Marina: AI can change a lot. If the companies will start -and they will, I presume- to use AI in all processes, in optimizing a lot of their operations in every field, AI will take care of the day by day ,and people will take care of what can be done differently in the future, things that with AI cannot do. There's always the human design behind this. And what about the small and medium enterprises? On the one hand I believe that for those companies as well, that can make the difference, and I think that there are many cases where implementing AI systems could have those companies to jump ahead. Of course, in order for this to happen, it's important that there is a very pervasive knowledge of AI. Also, if you're a small medium enterprise you don't need to use such enormous and very expensive algorithms that need hundreds of cores in order to run, but you probably can benefit from starting with some small, simple, very well focused algorithm, that can relieve humans of a lot of day by day work, or have it done better, or achieve better quality, whatever is the context in which we applied. The risk here is that if the small/medium enterprises are left behind in this evolution, what could happen in the worst case is that the big companies take the business, the space, the knowledge, the know-how, the very important solution that the small company has discovered. The big company using data can come to know this and make it their normal operating way, so that the small company can lose their business value and the reason why they are on the market.

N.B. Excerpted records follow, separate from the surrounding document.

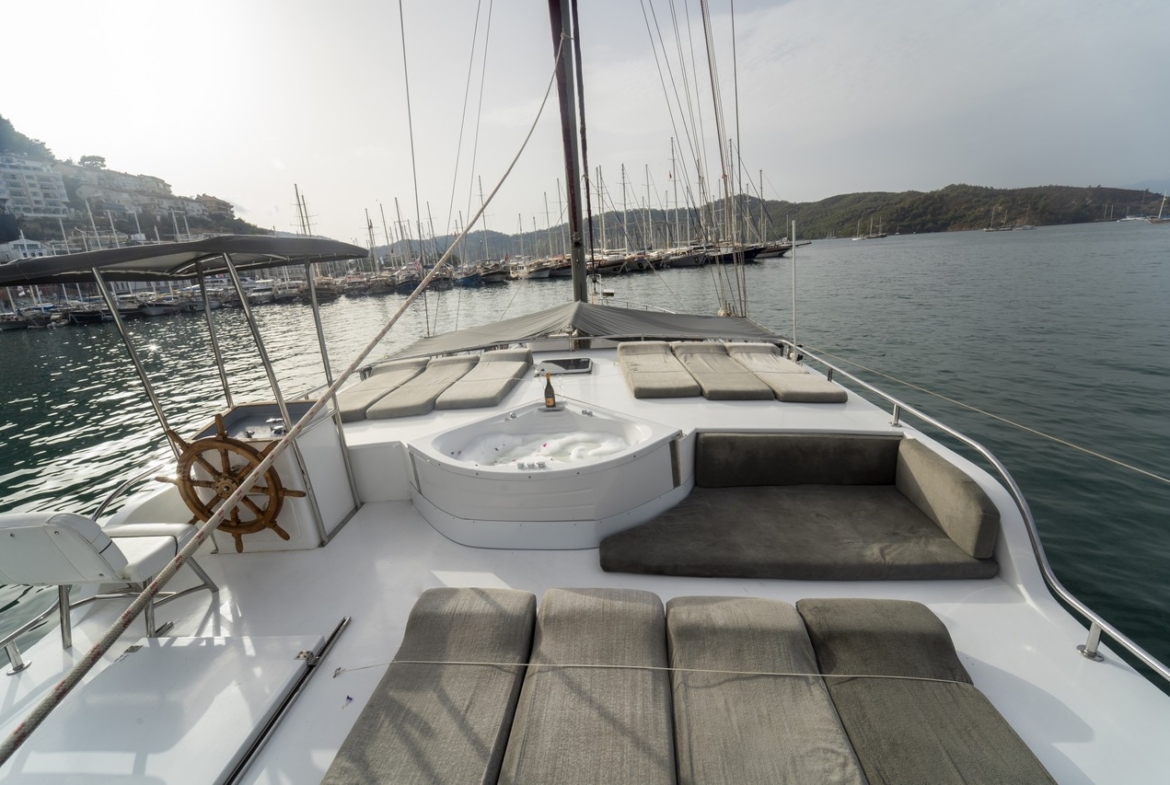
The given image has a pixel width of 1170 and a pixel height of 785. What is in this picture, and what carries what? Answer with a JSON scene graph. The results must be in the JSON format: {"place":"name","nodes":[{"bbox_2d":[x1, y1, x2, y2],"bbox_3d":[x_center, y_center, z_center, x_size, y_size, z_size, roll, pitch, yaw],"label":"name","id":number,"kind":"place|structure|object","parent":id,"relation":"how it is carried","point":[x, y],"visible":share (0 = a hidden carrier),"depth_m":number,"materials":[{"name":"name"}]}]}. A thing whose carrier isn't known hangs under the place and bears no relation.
{"place":"outdoors","nodes":[
{"label":"outdoors","id":0,"kind":"place"},
{"bbox_2d":[0,120,276,250],"label":"hillside","id":1,"kind":"structure","parent":0,"point":[67,225],"materials":[{"name":"green plant"}]},
{"bbox_2d":[0,235,53,261],"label":"white building","id":2,"kind":"structure","parent":1,"relation":"on","point":[37,246],"materials":[{"name":"white paint"}]},
{"bbox_2d":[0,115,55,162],"label":"tree","id":3,"kind":"object","parent":1,"relation":"on","point":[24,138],"visible":0.71,"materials":[{"name":"green plant"}]},
{"bbox_2d":[0,154,69,218],"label":"apartment building","id":4,"kind":"structure","parent":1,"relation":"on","point":[24,172],"materials":[{"name":"white paint"}]},
{"bbox_2d":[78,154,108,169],"label":"tree","id":5,"kind":"object","parent":1,"relation":"on","point":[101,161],"visible":0.69,"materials":[{"name":"plant"}]},
{"bbox_2d":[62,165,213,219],"label":"building","id":6,"kind":"structure","parent":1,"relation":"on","point":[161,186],"materials":[{"name":"white stone"}]},
{"bbox_2d":[192,194,234,221],"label":"building","id":7,"kind":"structure","parent":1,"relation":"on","point":[209,200],"materials":[{"name":"beige stone"}]},
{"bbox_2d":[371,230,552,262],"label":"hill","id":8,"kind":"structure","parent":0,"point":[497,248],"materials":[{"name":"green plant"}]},
{"bbox_2d":[455,430,632,468],"label":"water","id":9,"kind":"structure","parent":0,"point":[605,449],"materials":[{"name":"white liquid"}]},
{"bbox_2d":[0,218,1168,678],"label":"water","id":10,"kind":"structure","parent":0,"point":[83,335],"materials":[{"name":"liquid"}]},
{"bbox_2d":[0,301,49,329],"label":"boat","id":11,"kind":"object","parent":10,"relation":"on","point":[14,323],"visible":0.71,"depth_m":37.53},
{"bbox_2d":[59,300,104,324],"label":"boat","id":12,"kind":"object","parent":10,"relation":"on","point":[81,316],"visible":0.7,"depth_m":38.28,"materials":[{"name":"wood"}]},
{"bbox_2d":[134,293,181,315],"label":"boat","id":13,"kind":"object","parent":10,"relation":"in","point":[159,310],"visible":0.64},
{"bbox_2d":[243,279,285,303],"label":"boat","id":14,"kind":"object","parent":10,"relation":"in","point":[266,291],"visible":0.63,"materials":[{"name":"white"}]},
{"bbox_2d":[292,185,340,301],"label":"sailboat","id":15,"kind":"object","parent":10,"relation":"on","point":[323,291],"visible":0.62,"materials":[{"name":"wood"}]},
{"bbox_2d":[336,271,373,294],"label":"boat","id":16,"kind":"object","parent":10,"relation":"on","point":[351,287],"visible":0.77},
{"bbox_2d":[353,202,398,295],"label":"sailboat","id":17,"kind":"object","parent":10,"relation":"on","point":[376,284],"visible":0.69,"materials":[{"name":"wood"}]},
{"bbox_2d":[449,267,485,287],"label":"boat","id":18,"kind":"object","parent":10,"relation":"on","point":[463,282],"visible":0.8,"materials":[{"name":"blue"}]},
{"bbox_2d":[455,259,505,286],"label":"boat","id":19,"kind":"object","parent":10,"relation":"on","point":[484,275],"visible":0.86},
{"bbox_2d":[514,255,557,278],"label":"boat","id":20,"kind":"object","parent":10,"relation":"on","point":[541,273],"visible":0.67,"materials":[{"name":"wood"}]},
{"bbox_2d":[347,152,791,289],"label":"sailboat","id":21,"kind":"object","parent":10,"relation":"on","point":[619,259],"visible":0.58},
{"bbox_2d":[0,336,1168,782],"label":"sailboat","id":22,"kind":"object","parent":10,"relation":"on","point":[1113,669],"visible":0.51,"depth_m":2.33,"materials":[{"name":"white plastic"}]},
{"bbox_2d":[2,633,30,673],"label":"stanchion","id":23,"kind":"object","parent":22,"relation":"on","point":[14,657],"visible":0.98,"depth_m":2.17,"materials":[{"name":"silver metal"}]},
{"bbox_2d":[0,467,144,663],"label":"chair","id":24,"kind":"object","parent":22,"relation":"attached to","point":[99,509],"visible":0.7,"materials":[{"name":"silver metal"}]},
{"bbox_2d":[0,512,217,648],"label":"chair","id":25,"kind":"object","parent":22,"relation":"on","point":[83,525],"visible":0.89,"depth_m":2.16,"materials":[{"name":"white"}]},
{"bbox_2d":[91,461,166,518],"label":"railing","id":26,"kind":"object","parent":22,"relation":"attached to","point":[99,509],"visible":0.46,"depth_m":2.98,"materials":[{"name":"silver metal"}]},
{"bbox_2d":[1,630,334,784],"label":"hatch","id":27,"kind":"object","parent":22,"relation":"on","point":[152,651],"visible":0.95,"depth_m":1.77,"materials":[{"name":"white plastic"}]},
{"bbox_2d":[0,235,366,286],"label":"bimini top","id":28,"kind":"object","parent":22,"relation":"attached to","point":[122,252],"visible":0.96,"depth_m":2.53,"materials":[{"name":"grey fabric"}]},
{"bbox_2d":[184,399,357,550],"bbox_3d":[-2.244,0.641,3.262,0.830,0.871,0.741,-2,16,4],"label":"helm console","id":29,"kind":"object","parent":22,"relation":"on","point":[317,538],"visible":0.53,"depth_m":3.16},
{"bbox_2d":[155,411,299,549],"bbox_3d":[-2.116,0.589,2.706,0.975,0.920,0.172,-1,16,8],"label":"wheel","id":30,"kind":"object","parent":29,"relation":"attached to","point":[218,419],"visible":0.88,"depth_m":2.67,"materials":[{"name":"brown wood"}]},
{"bbox_2d":[228,618,351,784],"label":"track","id":31,"kind":"object","parent":22,"relation":"on","point":[342,625],"visible":0.98,"depth_m":1.83,"materials":[{"name":"metal"}]},
{"bbox_2d":[334,361,426,420],"bbox_3d":[-2.347,-0.048,5.132,0.685,0.196,1.399,-2,16,4],"label":"sun pad","id":32,"kind":"object","parent":22,"relation":"on","point":[367,390],"visible":0.79,"depth_m":4.90,"materials":[{"name":"fabric"}]},
{"bbox_2d":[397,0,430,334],"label":"rigging","id":33,"kind":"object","parent":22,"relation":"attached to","point":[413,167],"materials":[{"name":"grey metal"}]},
{"bbox_2d":[367,356,477,419],"bbox_3d":[-1.742,-0.076,5.076,0.681,0.203,1.493,-2,16,4],"label":"cushion","id":34,"kind":"object","parent":22,"relation":"on","point":[413,397],"visible":0.97,"depth_m":4.79,"materials":[{"name":"fabric"}]},
{"bbox_2d":[320,590,537,784],"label":"cushion","id":35,"kind":"object","parent":22,"relation":"on","point":[381,749],"visible":0.99,"depth_m":1.63,"materials":[{"name":"fabric"}]},
{"bbox_2d":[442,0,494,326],"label":"rigging","id":36,"kind":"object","parent":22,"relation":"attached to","point":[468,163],"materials":[{"name":"grey metal"}]},
{"bbox_2d":[434,349,534,410],"bbox_3d":[-1.073,-0.161,5.023,0.695,0.212,1.488,-2,16,4],"label":"sun lounger","id":37,"kind":"object","parent":22,"relation":"on","point":[461,397],"visible":0.99,"depth_m":4.75,"materials":[{"name":"fabric"}]},
{"bbox_2d":[402,397,687,550],"bbox_3d":[-0.249,0.563,3.320,1.881,0.588,1.756,-2,16,4],"label":"hot tub","id":38,"kind":"object","parent":22,"relation":"on","point":[456,431],"visible":0.95,"depth_m":2.98,"materials":[{"name":"white plastic"}]},
{"bbox_2d":[543,372,556,407],"bbox_3d":[-0.300,-0.011,3.779,0.096,0.307,0.083,-2,16,4],"label":"bottle","id":39,"kind":"object","parent":38,"relation":"on","point":[548,401],"visible":0.99,"depth_m":3.76,"materials":[{"name":"glass"}]},
{"bbox_2d":[536,357,591,375],"bbox_3d":[-0.247,-0.267,5.015,0.619,0.107,0.496,-2,16,4],"label":"deck hatch","id":40,"kind":"object","parent":22,"relation":"in","point":[575,369],"visible":0.98,"depth_m":4.96,"materials":[{"name":"black glass"}]},
{"bbox_2d":[548,0,589,303],"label":"mast","id":41,"kind":"object","parent":22,"relation":"on","point":[562,117],"visible":0.84,"depth_m":5.89,"materials":[{"name":"brown wood"}]},
{"bbox_2d":[0,17,561,765],"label":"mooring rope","id":42,"kind":"object","parent":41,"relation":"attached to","point":[62,683],"visible":0.95,"depth_m":1.92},
{"bbox_2d":[497,585,674,784],"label":"cushion","id":43,"kind":"object","parent":22,"relation":"on","point":[660,701],"visible":1,"depth_m":1.59,"materials":[{"name":"fabric"}]},
{"bbox_2d":[399,302,783,356],"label":"awning","id":44,"kind":"object","parent":22,"relation":"attached to","point":[713,319],"visible":0.85,"depth_m":6.04,"materials":[{"name":"fabric"}]},
{"bbox_2d":[617,342,699,398],"bbox_3d":[0.740,-0.249,4.824,0.669,0.183,1.492,-2,16,4],"label":"cushion","id":45,"kind":"object","parent":22,"relation":"on","point":[653,381],"visible":0.99,"depth_m":4.54,"materials":[{"name":"fabric"}]},
{"bbox_2d":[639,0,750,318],"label":"rigging","id":46,"kind":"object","parent":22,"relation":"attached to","point":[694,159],"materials":[{"name":"grey metal"}]},
{"bbox_2d":[672,341,771,399],"bbox_3d":[1.415,-0.236,4.831,0.668,0.200,1.490,-2,16,4],"label":"cushion","id":47,"kind":"object","parent":22,"relation":"on","point":[710,374],"visible":0.99,"depth_m":4.55,"materials":[{"name":"fabric"}]},
{"bbox_2d":[668,594,866,784],"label":"cushion","id":48,"kind":"object","parent":22,"relation":"on","point":[708,628],"visible":0.98,"depth_m":1.57,"materials":[{"name":"fabric"}]},
{"bbox_2d":[334,657,967,682],"bbox_3d":[0.238,1.068,1.764,2.780,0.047,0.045,-2,16,4],"label":"rope","id":49,"kind":"object","parent":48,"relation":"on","point":[669,669],"visible":0.99,"depth_m":1.75,"materials":[{"name":"plastic"}]},
{"bbox_2d":[729,344,847,402],"bbox_3d":[2.055,-0.202,4.791,0.681,0.189,1.516,-2,16,4],"label":"cushion","id":50,"kind":"object","parent":22,"relation":"on","point":[818,397],"visible":0.95,"depth_m":4.48,"materials":[{"name":"fabric"}]},
{"bbox_2d":[790,219,797,354],"bbox_3d":[2.412,-1.159,5.277,0.075,1.571,0.071,-2,16,4],"label":"pole","id":51,"kind":"object","parent":22,"relation":"attached to","point":[793,230],"visible":0.99,"depth_m":5.26,"materials":[{"name":"white metal"}]},
{"bbox_2d":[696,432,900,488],"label":"back cushion","id":52,"kind":"object","parent":22,"relation":"on","point":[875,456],"visible":0.99,"depth_m":3.05,"materials":[{"name":"fabric"}]},
{"bbox_2d":[601,433,1001,581],"bbox_3d":[1.175,0.690,2.638,2.005,0.525,1.063,-2,16,4],"label":"sofa","id":53,"kind":"object","parent":22,"relation":"on","point":[919,518],"visible":0.99,"depth_m":2.59,"materials":[{"name":"fabric"}]},
{"bbox_2d":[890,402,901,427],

Shalini: We all hear about reports that say that by 2030 AI is going to create x trillion dollars in global economy, but where is this going to is something that's unknown, and there could be economies of scale here, because sometimes if you have massive amounts of data, the amount of hardware you need or the kind of algorithms that you need to run might give you a great competitive advantage, and how can we catch up with this divide? Small medium enterprises don't have access to these resources, but they're nimble enough, they're able to change their course very quickly, so they could be the ones building critical pieces of this AI infrastructure, they could be the ones developing innovative solutions that can plug into this massive technological stack, if you may. We should also be aware of the importance of data from the beginning, and get your infrastructure right, have iterative developments about your AI processes. Even if it may sound boring, I think they should get together some standards and processes in building AI, data models and pipelines. I think it will grow organically from there.